Romani girls and women might play instruments at home but they have rarely done so in public. By contrast, Hungary’s Rajkó Ensemble encouraged female talent: there were usually several girls in each subgroup of about 15 to 18 players.
Although the role of girls and young women was unusual given the musical genre pursued by the ensemble, it fit well with the Communist government’s goal of mobilising women as workers. The early women’s movement in Eastern and Central Europe and Russia in the early twentieth century advocated a model set of principles and programmes to facilitate women’s employment, including childcare centres and paid maternity leave.
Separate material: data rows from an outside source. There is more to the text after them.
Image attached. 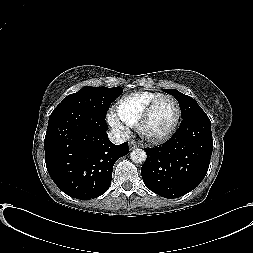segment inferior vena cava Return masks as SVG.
<instances>
[{"label": "inferior vena cava", "instance_id": "1", "mask_svg": "<svg viewBox=\"0 0 253 253\" xmlns=\"http://www.w3.org/2000/svg\"><path fill=\"white\" fill-rule=\"evenodd\" d=\"M108 137L110 141L114 144H122L127 140V138L124 135H122L120 132L116 130L109 131Z\"/></svg>", "mask_w": 253, "mask_h": 253}]
</instances>
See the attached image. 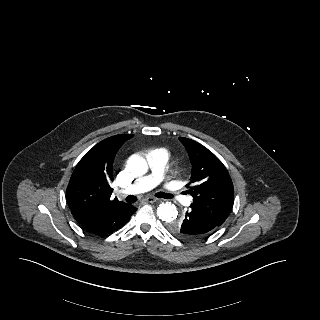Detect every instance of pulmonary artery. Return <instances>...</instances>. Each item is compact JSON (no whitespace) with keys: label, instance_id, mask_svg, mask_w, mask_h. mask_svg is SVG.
<instances>
[{"label":"pulmonary artery","instance_id":"e3ab8cb5","mask_svg":"<svg viewBox=\"0 0 320 320\" xmlns=\"http://www.w3.org/2000/svg\"><path fill=\"white\" fill-rule=\"evenodd\" d=\"M168 153L163 149L152 150L147 154V160L150 167V174L138 178L133 184L128 186L124 193L138 194L146 192L164 180L165 170L168 162ZM168 194L179 201L185 200V197L177 190L173 184L167 185Z\"/></svg>","mask_w":320,"mask_h":320}]
</instances>
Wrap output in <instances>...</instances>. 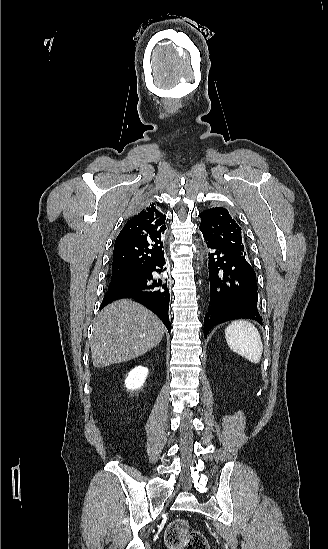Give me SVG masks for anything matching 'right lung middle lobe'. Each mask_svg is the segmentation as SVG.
I'll use <instances>...</instances> for the list:
<instances>
[{"label": "right lung middle lobe", "instance_id": "obj_1", "mask_svg": "<svg viewBox=\"0 0 328 549\" xmlns=\"http://www.w3.org/2000/svg\"><path fill=\"white\" fill-rule=\"evenodd\" d=\"M141 273L142 272H135V273H128V274L112 276V279H111V282H110L108 288H113L118 284H122L126 281L139 278L141 276Z\"/></svg>", "mask_w": 328, "mask_h": 549}]
</instances>
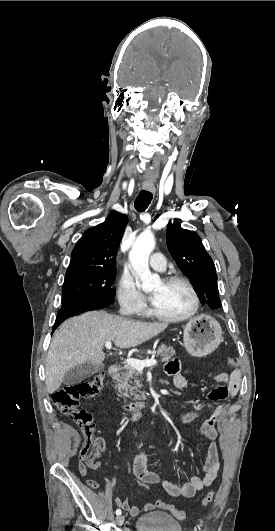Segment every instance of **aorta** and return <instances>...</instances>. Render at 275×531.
I'll list each match as a JSON object with an SVG mask.
<instances>
[{
	"instance_id": "762f6f07",
	"label": "aorta",
	"mask_w": 275,
	"mask_h": 531,
	"mask_svg": "<svg viewBox=\"0 0 275 531\" xmlns=\"http://www.w3.org/2000/svg\"><path fill=\"white\" fill-rule=\"evenodd\" d=\"M155 247V237L151 231H143L137 237L130 253L129 261L132 269L141 281V289L143 291H152L156 287H161V279L159 275H152L149 269V255H151Z\"/></svg>"
}]
</instances>
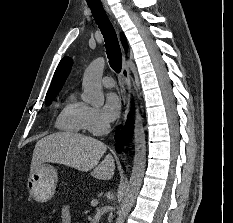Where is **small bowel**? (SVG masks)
Wrapping results in <instances>:
<instances>
[{
    "instance_id": "small-bowel-1",
    "label": "small bowel",
    "mask_w": 233,
    "mask_h": 223,
    "mask_svg": "<svg viewBox=\"0 0 233 223\" xmlns=\"http://www.w3.org/2000/svg\"><path fill=\"white\" fill-rule=\"evenodd\" d=\"M61 223H71V212L67 206L62 209Z\"/></svg>"
}]
</instances>
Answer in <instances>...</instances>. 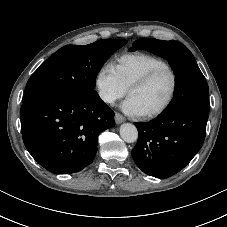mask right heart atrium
Here are the masks:
<instances>
[{"label":"right heart atrium","instance_id":"obj_1","mask_svg":"<svg viewBox=\"0 0 227 227\" xmlns=\"http://www.w3.org/2000/svg\"><path fill=\"white\" fill-rule=\"evenodd\" d=\"M94 84L98 97L107 105H113L127 92V88L122 84L111 65H103L98 69L94 77Z\"/></svg>","mask_w":227,"mask_h":227}]
</instances>
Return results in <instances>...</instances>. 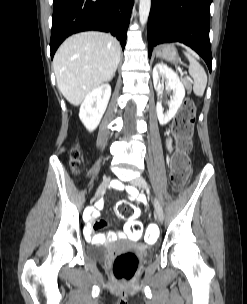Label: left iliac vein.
Here are the masks:
<instances>
[{
	"label": "left iliac vein",
	"mask_w": 247,
	"mask_h": 304,
	"mask_svg": "<svg viewBox=\"0 0 247 304\" xmlns=\"http://www.w3.org/2000/svg\"><path fill=\"white\" fill-rule=\"evenodd\" d=\"M131 184L139 188L148 189V184L142 176H138L131 180ZM155 217L158 221L163 220V209L157 198H154Z\"/></svg>",
	"instance_id": "1"
}]
</instances>
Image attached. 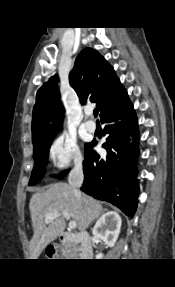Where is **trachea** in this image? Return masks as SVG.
<instances>
[{
    "label": "trachea",
    "instance_id": "3493384b",
    "mask_svg": "<svg viewBox=\"0 0 175 287\" xmlns=\"http://www.w3.org/2000/svg\"><path fill=\"white\" fill-rule=\"evenodd\" d=\"M93 113H94V116L97 117V115H98V109H95Z\"/></svg>",
    "mask_w": 175,
    "mask_h": 287
}]
</instances>
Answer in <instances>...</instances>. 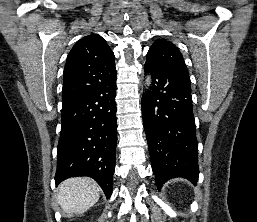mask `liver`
<instances>
[{
    "mask_svg": "<svg viewBox=\"0 0 257 222\" xmlns=\"http://www.w3.org/2000/svg\"><path fill=\"white\" fill-rule=\"evenodd\" d=\"M100 187L88 177H73L59 185L58 203L69 216L83 214L98 200Z\"/></svg>",
    "mask_w": 257,
    "mask_h": 222,
    "instance_id": "1",
    "label": "liver"
}]
</instances>
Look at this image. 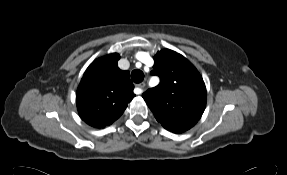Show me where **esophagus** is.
Masks as SVG:
<instances>
[{
  "mask_svg": "<svg viewBox=\"0 0 287 175\" xmlns=\"http://www.w3.org/2000/svg\"><path fill=\"white\" fill-rule=\"evenodd\" d=\"M136 87H137V89H138V94H142L143 89H144V87H145V83H144V82L139 83V84L136 85Z\"/></svg>",
  "mask_w": 287,
  "mask_h": 175,
  "instance_id": "obj_1",
  "label": "esophagus"
}]
</instances>
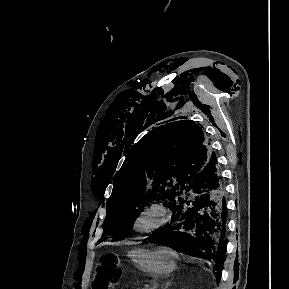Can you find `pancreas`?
<instances>
[{
  "label": "pancreas",
  "instance_id": "pancreas-1",
  "mask_svg": "<svg viewBox=\"0 0 289 289\" xmlns=\"http://www.w3.org/2000/svg\"><path fill=\"white\" fill-rule=\"evenodd\" d=\"M144 289H155L154 285L151 286V285H145V288ZM157 289V288H156Z\"/></svg>",
  "mask_w": 289,
  "mask_h": 289
}]
</instances>
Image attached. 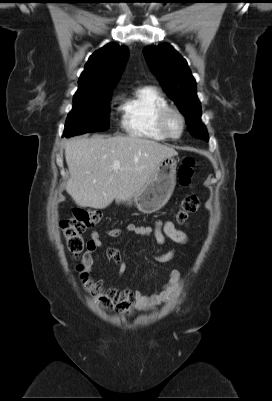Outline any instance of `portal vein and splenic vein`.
I'll list each match as a JSON object with an SVG mask.
<instances>
[{
  "mask_svg": "<svg viewBox=\"0 0 272 401\" xmlns=\"http://www.w3.org/2000/svg\"><path fill=\"white\" fill-rule=\"evenodd\" d=\"M119 168H120V163L118 161H115L113 166H112V169L113 170H118Z\"/></svg>",
  "mask_w": 272,
  "mask_h": 401,
  "instance_id": "1",
  "label": "portal vein and splenic vein"
}]
</instances>
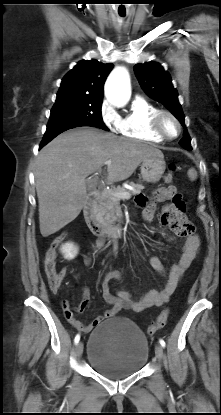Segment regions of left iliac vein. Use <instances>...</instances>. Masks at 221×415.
Here are the masks:
<instances>
[{"label":"left iliac vein","mask_w":221,"mask_h":415,"mask_svg":"<svg viewBox=\"0 0 221 415\" xmlns=\"http://www.w3.org/2000/svg\"><path fill=\"white\" fill-rule=\"evenodd\" d=\"M155 354H156V357H157L159 360L162 358V356H163V348H162V346H161V345L157 344V345L155 346Z\"/></svg>","instance_id":"obj_1"}]
</instances>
The Soviet Union implemented many of these measures; and even if the reality did not live up to the ideal, it was assumed that both men and women would work outside the home and that, in theory, their work made them equal. Post-war Hungary adopted similar principles, and the number of female workers in Hungary nearly quadrupled between 1948 and the end of 1953. Furthermore, women were to be more integrated into education at all levels to allow equality of opportunity. At the same time, there was an effort to assimilate Roma into the Hungarian proletariat. In the Rajkó Ensemble, we can observe the intersection of these aims.
While male Hungarian Romani musicians are fairly well represented in the public sphere, the work of female Romani musicians is often overlooked. RomArchive explores the gender dynamics of the Rajkó Ensemble and professional Romani musicians through exhibits on four former members whose tenures in the ensemble span its state-socialist period: Zsuzsa Horváth, who joined the Rajkó in the 1950s; Mariánn Lakatos, who joined in the 1960s; Erzébet Katona, who joined in the 1970s; and Edit Németh, who joined in the 1980s.